Once upon a time I was a perfectionist and pushed myself to try to do things “right”. Especially at those special times we call festive occasions.
Since my recovery from CFS/MCS/Fibromyalgia etc. I do not push myself if at all possible. I have learnt that doing so isn’t good for me, and therefore not good for those I want to give hospitality to or receive hospitality from.
Instead, I float through it all. I prepare in advance, give myself time to do what I want to be done. (Note...no needs or musts in my life except the obvious ones like needing air, food, water, shelter…)
How? By following ALE:
Acceptance is the key for me.
1: Accepting that I can’t be perfect and that I don’t really want to be perfect anyway. Being calm and serene while things occur which might otherwise be challenging is as near to perfect as my ambition allows.
2: Accepting that people may not understand that my feet/legs/hips often hurt (old injuries playing up) so it’s up to me to pace myself and manage that.
3: Accepting that if what they want to do would challenge number 2, then I can excuse myself from that outing/activity with a minimum of explanation. (e.g. “my legs aren’t too good, so I’ll stay here and or watch.”)
4: Accepting that they might be tired/worried/ill …. And adjusting my reactions accordingly.
5: Accepting whatever the weather does, and finding an alternative activity if necessary.
Then:
Letting go
1. Letting go of any expectations of how it might be, just allowing things to be as they are.
2. Letting go of any possible upset if things don’t happen which I would have liked to happen.
3. Letting go of expecting people to come to see me, or of inviting me to visit them.
4. Letting go of my pride and telling friends and family that I would love to see them but fully understand if circumstances make that difficult. Their health, my health or whatever.
Engaging with joy
1. Engaging with whatever I can find to be joyful about, especially what is around me, whether it is a beautiful sunset, or birds hopping around outside my window. A phone call, a message chat, a comedy on TV or radio… Things which don’t depend on other people.
2. Engaging fully with conversations both offline and online with my friends and family. Listening and responding to what they say. Not venting my own concerns but sharing my joy at whatever there is to be joyful about.

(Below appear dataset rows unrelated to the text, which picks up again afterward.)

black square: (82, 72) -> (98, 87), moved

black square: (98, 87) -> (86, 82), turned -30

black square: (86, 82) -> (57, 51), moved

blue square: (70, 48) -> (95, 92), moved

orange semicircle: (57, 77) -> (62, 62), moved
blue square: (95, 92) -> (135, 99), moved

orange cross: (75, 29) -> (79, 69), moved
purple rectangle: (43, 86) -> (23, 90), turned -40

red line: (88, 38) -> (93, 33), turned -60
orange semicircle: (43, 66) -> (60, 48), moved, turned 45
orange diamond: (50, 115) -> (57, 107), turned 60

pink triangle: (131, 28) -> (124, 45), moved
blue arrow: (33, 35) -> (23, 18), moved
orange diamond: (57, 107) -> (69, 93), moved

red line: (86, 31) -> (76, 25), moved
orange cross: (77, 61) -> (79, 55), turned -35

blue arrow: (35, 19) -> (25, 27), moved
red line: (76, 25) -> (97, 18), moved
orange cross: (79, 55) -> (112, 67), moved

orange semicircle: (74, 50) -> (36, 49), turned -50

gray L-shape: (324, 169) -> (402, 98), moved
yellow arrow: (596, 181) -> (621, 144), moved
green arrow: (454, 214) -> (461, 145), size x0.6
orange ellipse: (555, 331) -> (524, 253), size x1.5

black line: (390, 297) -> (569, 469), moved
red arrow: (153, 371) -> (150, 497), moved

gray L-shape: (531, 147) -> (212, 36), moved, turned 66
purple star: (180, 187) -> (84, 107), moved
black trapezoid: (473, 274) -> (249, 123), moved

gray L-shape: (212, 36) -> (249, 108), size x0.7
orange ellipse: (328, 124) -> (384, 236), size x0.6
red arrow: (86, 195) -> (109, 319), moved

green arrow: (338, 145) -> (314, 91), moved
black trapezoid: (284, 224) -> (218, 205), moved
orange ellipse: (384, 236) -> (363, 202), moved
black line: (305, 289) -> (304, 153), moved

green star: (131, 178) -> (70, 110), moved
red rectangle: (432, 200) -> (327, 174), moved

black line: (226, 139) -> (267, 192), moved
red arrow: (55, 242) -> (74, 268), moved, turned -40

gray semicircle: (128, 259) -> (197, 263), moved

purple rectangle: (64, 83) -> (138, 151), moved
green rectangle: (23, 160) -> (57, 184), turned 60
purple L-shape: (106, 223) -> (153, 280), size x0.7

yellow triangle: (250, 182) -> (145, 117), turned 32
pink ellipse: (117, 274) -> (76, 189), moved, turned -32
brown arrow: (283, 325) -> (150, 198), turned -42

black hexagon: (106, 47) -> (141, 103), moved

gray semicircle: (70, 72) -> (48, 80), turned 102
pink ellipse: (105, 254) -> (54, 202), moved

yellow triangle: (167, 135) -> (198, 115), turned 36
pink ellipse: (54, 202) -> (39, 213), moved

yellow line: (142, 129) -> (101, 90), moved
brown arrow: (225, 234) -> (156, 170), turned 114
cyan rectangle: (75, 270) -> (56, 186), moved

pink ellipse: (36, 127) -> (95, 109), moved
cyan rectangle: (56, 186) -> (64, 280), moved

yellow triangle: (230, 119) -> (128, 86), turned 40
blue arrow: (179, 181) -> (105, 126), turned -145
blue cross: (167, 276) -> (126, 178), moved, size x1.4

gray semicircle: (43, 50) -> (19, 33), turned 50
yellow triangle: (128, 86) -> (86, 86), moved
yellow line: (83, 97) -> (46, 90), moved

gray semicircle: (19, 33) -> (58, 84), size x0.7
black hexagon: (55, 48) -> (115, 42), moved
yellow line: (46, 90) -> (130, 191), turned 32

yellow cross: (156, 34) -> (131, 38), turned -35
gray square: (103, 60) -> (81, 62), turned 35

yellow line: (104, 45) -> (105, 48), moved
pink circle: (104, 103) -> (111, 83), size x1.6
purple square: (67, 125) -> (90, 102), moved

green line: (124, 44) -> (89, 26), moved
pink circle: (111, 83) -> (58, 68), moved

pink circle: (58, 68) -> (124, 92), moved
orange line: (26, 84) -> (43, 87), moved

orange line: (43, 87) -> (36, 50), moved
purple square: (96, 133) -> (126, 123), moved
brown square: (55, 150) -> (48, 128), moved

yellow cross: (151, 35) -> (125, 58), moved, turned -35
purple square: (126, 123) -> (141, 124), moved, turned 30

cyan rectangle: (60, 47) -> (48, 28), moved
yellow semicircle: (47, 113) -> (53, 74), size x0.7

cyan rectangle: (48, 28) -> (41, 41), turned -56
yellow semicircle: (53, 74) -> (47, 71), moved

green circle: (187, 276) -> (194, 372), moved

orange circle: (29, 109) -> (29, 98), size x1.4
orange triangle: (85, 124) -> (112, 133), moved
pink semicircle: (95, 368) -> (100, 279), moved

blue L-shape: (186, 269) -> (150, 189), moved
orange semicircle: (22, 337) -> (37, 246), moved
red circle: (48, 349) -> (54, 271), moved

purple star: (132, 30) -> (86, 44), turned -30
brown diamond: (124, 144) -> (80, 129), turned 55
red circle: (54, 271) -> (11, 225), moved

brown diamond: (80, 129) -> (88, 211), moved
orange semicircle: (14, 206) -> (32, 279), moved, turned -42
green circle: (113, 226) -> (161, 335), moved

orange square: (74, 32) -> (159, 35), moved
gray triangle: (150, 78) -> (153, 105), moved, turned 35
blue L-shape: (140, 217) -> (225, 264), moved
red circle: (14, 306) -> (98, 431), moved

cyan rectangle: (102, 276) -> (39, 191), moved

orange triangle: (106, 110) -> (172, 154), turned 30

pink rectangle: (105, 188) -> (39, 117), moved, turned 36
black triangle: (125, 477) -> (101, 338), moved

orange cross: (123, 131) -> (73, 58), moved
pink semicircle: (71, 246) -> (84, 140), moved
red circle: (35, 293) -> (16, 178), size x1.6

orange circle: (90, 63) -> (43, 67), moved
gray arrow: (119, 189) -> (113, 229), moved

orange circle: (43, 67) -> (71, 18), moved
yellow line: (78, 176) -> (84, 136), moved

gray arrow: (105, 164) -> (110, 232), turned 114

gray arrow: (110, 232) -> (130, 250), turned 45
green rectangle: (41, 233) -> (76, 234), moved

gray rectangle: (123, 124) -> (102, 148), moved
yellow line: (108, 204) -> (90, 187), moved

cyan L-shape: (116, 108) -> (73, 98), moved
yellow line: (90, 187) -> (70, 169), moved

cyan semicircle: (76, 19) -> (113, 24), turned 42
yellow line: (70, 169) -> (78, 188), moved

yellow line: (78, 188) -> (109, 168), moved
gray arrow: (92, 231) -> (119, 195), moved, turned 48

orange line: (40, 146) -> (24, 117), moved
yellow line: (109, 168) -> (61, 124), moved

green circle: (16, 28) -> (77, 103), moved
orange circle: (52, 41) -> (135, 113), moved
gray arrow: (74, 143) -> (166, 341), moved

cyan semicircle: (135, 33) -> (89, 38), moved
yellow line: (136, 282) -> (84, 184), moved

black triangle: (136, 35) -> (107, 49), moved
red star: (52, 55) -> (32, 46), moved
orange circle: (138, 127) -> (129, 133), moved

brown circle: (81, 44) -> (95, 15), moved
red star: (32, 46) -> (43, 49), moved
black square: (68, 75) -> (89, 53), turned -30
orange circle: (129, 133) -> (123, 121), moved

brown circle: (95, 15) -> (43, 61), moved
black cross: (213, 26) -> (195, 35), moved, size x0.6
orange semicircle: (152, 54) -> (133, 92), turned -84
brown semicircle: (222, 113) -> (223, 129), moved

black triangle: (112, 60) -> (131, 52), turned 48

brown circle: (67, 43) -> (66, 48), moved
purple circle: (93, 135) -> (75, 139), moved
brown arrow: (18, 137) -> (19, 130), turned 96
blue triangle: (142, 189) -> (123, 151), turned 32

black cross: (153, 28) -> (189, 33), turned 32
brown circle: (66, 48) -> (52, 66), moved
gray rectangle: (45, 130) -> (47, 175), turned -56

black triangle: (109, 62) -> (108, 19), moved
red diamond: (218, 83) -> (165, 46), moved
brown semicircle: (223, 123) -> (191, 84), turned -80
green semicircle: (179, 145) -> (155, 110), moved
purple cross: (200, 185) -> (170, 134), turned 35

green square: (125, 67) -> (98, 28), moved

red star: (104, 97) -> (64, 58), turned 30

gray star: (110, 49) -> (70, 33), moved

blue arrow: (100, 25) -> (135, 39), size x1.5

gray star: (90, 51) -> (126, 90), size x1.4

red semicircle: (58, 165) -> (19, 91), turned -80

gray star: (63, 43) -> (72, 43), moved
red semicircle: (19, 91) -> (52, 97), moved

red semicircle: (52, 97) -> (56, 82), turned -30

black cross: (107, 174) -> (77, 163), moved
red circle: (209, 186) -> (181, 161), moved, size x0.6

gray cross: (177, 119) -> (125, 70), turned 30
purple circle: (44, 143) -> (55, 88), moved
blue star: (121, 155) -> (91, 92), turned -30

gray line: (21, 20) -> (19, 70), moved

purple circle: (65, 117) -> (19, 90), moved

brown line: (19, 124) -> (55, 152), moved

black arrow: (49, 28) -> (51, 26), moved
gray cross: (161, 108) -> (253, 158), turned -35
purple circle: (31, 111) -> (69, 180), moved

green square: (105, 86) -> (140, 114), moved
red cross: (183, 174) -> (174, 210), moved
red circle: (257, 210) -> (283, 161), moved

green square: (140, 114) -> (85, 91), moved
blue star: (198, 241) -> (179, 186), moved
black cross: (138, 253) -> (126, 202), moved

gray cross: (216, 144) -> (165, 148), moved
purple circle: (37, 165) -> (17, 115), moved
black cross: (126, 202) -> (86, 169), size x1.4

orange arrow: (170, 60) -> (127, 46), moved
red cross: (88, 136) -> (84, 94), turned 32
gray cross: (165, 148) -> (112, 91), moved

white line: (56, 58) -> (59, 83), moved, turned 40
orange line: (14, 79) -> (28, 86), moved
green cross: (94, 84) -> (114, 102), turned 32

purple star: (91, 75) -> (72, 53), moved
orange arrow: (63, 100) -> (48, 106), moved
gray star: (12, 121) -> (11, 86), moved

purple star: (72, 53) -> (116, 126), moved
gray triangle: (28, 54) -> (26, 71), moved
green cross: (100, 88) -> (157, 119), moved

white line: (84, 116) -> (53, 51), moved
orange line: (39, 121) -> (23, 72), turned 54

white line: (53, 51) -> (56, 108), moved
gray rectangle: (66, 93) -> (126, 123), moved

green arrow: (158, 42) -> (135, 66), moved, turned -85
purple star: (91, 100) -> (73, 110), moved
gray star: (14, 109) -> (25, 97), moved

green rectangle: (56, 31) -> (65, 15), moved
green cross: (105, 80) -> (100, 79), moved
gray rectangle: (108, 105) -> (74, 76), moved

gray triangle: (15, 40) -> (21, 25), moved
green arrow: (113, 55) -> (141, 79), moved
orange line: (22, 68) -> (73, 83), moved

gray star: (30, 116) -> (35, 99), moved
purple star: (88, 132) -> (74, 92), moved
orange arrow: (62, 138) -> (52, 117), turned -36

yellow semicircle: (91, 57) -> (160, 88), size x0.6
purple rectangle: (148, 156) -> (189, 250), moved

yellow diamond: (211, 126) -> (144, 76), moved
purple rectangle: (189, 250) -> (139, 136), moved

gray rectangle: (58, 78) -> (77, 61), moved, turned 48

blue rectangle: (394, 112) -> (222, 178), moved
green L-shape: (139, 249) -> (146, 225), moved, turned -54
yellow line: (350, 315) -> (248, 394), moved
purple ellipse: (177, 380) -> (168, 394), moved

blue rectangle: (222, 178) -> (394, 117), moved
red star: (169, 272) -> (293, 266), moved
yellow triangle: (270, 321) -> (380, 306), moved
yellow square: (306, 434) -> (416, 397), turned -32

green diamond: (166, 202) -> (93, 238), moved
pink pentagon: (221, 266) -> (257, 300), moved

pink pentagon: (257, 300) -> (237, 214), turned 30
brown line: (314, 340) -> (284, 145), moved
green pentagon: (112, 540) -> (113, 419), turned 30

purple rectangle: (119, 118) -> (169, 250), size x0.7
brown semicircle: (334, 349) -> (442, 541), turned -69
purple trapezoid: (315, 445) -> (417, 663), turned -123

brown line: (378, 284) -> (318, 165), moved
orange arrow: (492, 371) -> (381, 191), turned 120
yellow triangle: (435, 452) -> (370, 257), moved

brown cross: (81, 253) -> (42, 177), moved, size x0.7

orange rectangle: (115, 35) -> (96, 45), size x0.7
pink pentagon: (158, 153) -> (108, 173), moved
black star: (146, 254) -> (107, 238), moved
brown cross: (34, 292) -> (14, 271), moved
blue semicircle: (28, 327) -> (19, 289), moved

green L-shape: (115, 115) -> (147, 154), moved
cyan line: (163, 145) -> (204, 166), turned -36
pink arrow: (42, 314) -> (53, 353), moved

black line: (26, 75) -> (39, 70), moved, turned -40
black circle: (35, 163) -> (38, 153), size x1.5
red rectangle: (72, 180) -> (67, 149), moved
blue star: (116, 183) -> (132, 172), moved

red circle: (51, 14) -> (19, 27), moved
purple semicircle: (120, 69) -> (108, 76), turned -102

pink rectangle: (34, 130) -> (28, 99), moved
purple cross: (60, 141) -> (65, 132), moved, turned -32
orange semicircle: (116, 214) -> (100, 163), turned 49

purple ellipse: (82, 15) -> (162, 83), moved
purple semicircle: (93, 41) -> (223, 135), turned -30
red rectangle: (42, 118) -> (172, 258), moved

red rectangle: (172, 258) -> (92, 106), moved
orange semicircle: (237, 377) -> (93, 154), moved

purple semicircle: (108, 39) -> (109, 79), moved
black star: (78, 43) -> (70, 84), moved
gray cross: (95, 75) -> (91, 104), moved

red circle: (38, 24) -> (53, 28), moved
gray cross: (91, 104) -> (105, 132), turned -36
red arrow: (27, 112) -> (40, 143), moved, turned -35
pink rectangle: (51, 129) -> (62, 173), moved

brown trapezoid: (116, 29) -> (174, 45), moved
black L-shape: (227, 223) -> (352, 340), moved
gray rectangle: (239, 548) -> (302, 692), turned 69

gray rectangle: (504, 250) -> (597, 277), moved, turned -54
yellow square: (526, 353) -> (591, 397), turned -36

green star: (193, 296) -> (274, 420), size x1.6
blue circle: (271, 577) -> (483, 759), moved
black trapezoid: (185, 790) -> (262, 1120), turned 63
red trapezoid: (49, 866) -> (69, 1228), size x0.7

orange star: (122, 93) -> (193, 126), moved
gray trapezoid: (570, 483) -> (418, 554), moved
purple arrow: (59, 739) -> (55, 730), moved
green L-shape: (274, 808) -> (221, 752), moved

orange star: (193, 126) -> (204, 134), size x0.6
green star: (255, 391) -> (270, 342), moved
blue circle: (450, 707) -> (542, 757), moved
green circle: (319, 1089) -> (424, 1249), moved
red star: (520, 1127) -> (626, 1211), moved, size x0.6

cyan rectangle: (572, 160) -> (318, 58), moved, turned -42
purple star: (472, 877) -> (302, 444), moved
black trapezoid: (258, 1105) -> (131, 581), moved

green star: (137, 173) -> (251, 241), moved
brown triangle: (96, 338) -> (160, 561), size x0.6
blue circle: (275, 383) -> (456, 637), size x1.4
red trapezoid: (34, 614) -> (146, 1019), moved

3. Engaging with my own peace and calm and truly enjoying it.
Keeping to this strategy
1. I use the Surrender meditation and also Soften and Flow to help me let go of concerns and to relax through painful times.
2. Mindfulness helps keep me in the moment, and has enabled me to enjoy mundane activities like washing up, I find joy in the colours of the bubbles, and in watching the water swirl away down the sink.
Finally, so my numbers go 5, 4, 3, 2, 1:
I wish you all a very calm and joyful season, whatever you celebrate at this time of year. Count down to floating happily through all of it.
Margaret Cory
Having been forced to stop working aged 53 due to CFS, I was later diagnosed with Fibromyalgia as well. (With the added challenges of hypersensitivity to chemicals, smells, various foodstuffs, bright light, noise, etc.)